_ASSIGNED TASK_
Transcribe verbatim the lines of the material below that run from the line containing "удобнее и всегда был резервный вариант!" through the line containing "тёплая поверхность :)", including both of those lines.

_PROVIDED DATA_
·····
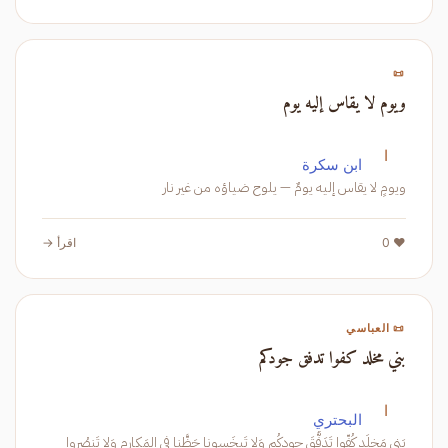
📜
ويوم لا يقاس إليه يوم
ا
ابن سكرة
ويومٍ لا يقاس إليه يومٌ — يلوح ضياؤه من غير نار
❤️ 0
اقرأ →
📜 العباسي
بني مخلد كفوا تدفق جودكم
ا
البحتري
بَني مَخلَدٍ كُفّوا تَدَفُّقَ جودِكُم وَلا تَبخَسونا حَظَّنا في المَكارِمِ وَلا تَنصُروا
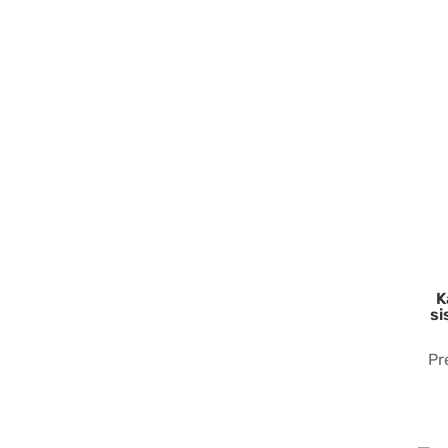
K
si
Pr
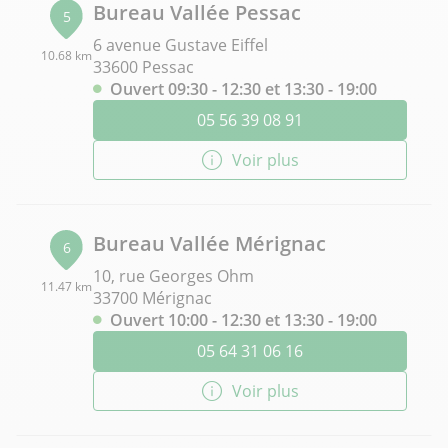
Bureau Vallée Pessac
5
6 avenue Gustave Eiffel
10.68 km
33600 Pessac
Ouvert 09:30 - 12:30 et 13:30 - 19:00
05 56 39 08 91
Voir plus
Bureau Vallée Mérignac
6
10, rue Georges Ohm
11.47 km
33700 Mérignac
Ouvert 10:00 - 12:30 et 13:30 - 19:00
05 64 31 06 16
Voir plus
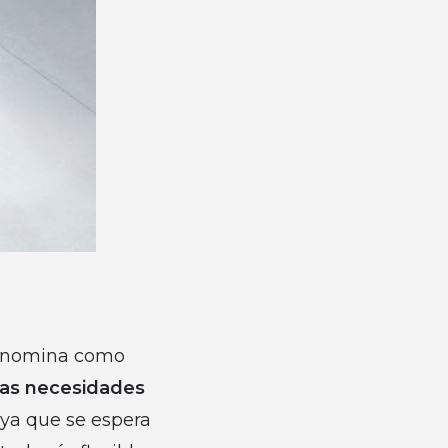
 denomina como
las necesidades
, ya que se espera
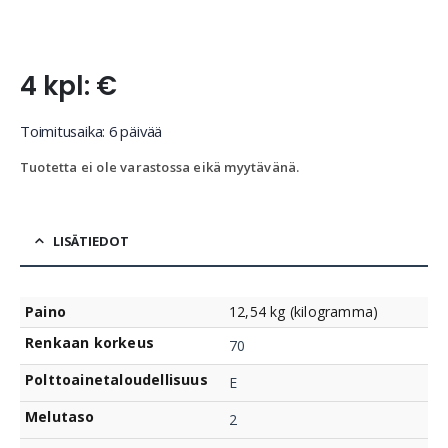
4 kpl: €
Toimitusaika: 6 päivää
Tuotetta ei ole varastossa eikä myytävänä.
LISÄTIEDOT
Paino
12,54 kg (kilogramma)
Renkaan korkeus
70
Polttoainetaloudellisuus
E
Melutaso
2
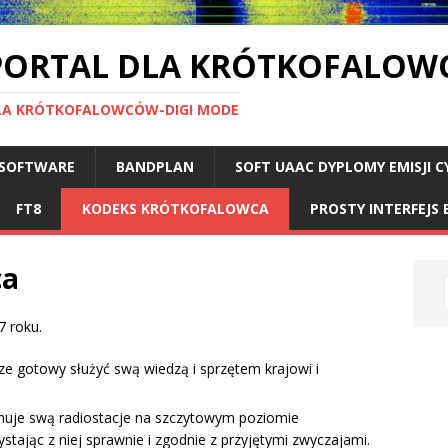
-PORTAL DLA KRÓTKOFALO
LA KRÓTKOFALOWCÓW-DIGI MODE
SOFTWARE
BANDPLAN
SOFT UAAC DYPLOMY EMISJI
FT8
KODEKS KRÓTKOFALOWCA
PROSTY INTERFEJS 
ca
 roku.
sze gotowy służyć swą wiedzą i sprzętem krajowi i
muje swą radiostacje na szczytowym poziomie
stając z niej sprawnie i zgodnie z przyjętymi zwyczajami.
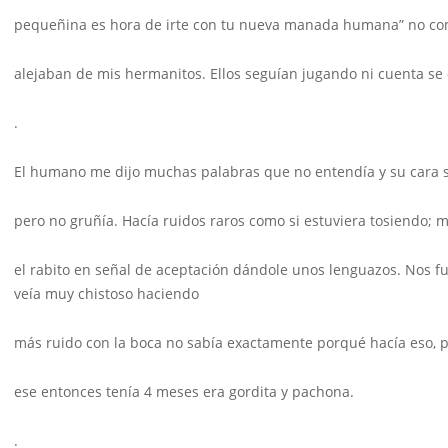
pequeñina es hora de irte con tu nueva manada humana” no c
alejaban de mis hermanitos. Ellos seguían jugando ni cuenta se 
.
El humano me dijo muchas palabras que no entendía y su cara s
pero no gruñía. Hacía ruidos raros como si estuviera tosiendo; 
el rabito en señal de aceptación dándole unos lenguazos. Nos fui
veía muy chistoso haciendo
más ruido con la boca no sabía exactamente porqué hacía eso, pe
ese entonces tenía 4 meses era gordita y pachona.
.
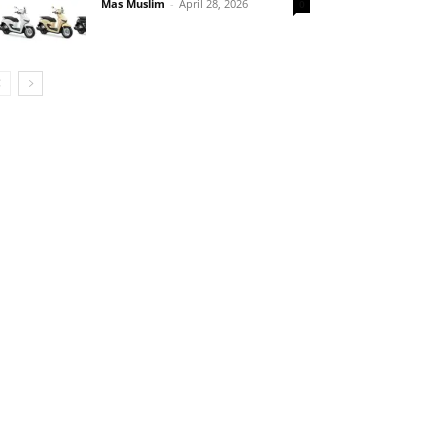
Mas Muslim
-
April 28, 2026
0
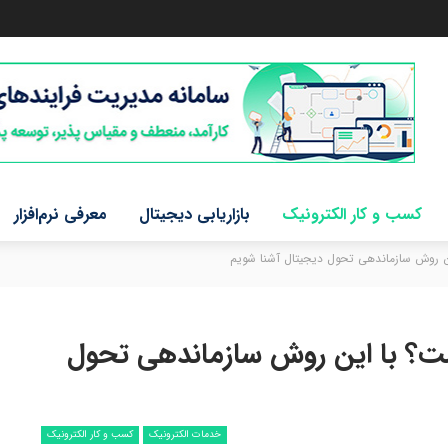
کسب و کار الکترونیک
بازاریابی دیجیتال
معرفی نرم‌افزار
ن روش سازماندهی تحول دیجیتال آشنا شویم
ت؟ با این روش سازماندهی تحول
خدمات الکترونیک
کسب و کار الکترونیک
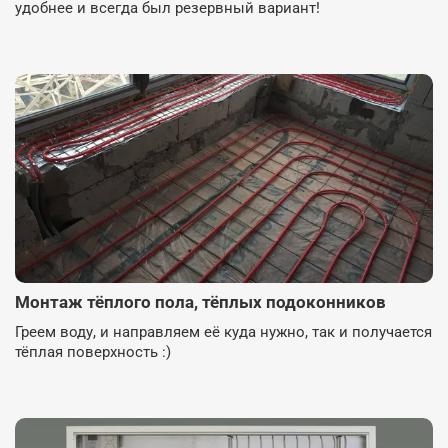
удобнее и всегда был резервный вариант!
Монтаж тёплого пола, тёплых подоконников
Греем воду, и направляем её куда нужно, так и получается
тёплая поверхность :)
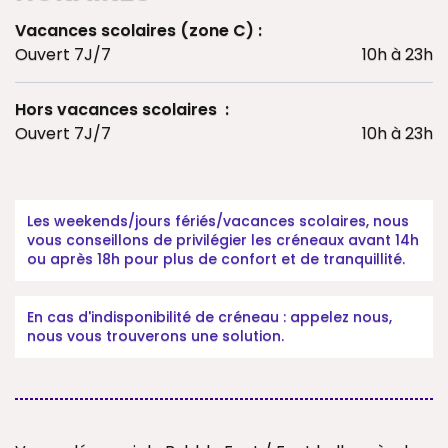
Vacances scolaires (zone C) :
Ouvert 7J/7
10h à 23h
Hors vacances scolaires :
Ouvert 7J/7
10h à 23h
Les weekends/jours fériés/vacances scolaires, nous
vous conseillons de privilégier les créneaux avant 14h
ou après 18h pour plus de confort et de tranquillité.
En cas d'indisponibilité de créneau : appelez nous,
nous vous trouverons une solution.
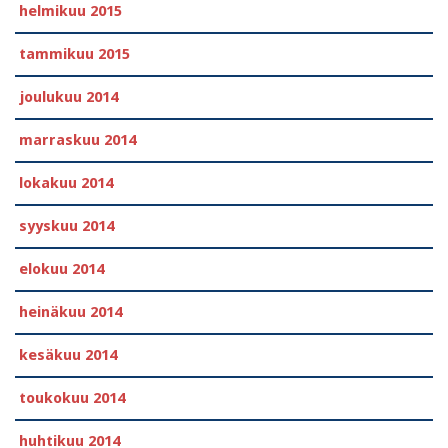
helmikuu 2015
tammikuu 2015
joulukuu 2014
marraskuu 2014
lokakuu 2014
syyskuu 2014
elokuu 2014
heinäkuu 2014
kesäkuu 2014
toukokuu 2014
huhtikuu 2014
·····
_RESULT OF THIS TASK_
удобнее и всегда был резервный вариант!
Монтаж тёплого пола, тёплых подоконников
Греем воду, и направляем её куда нужно, так и получается
тёплая поверхность :)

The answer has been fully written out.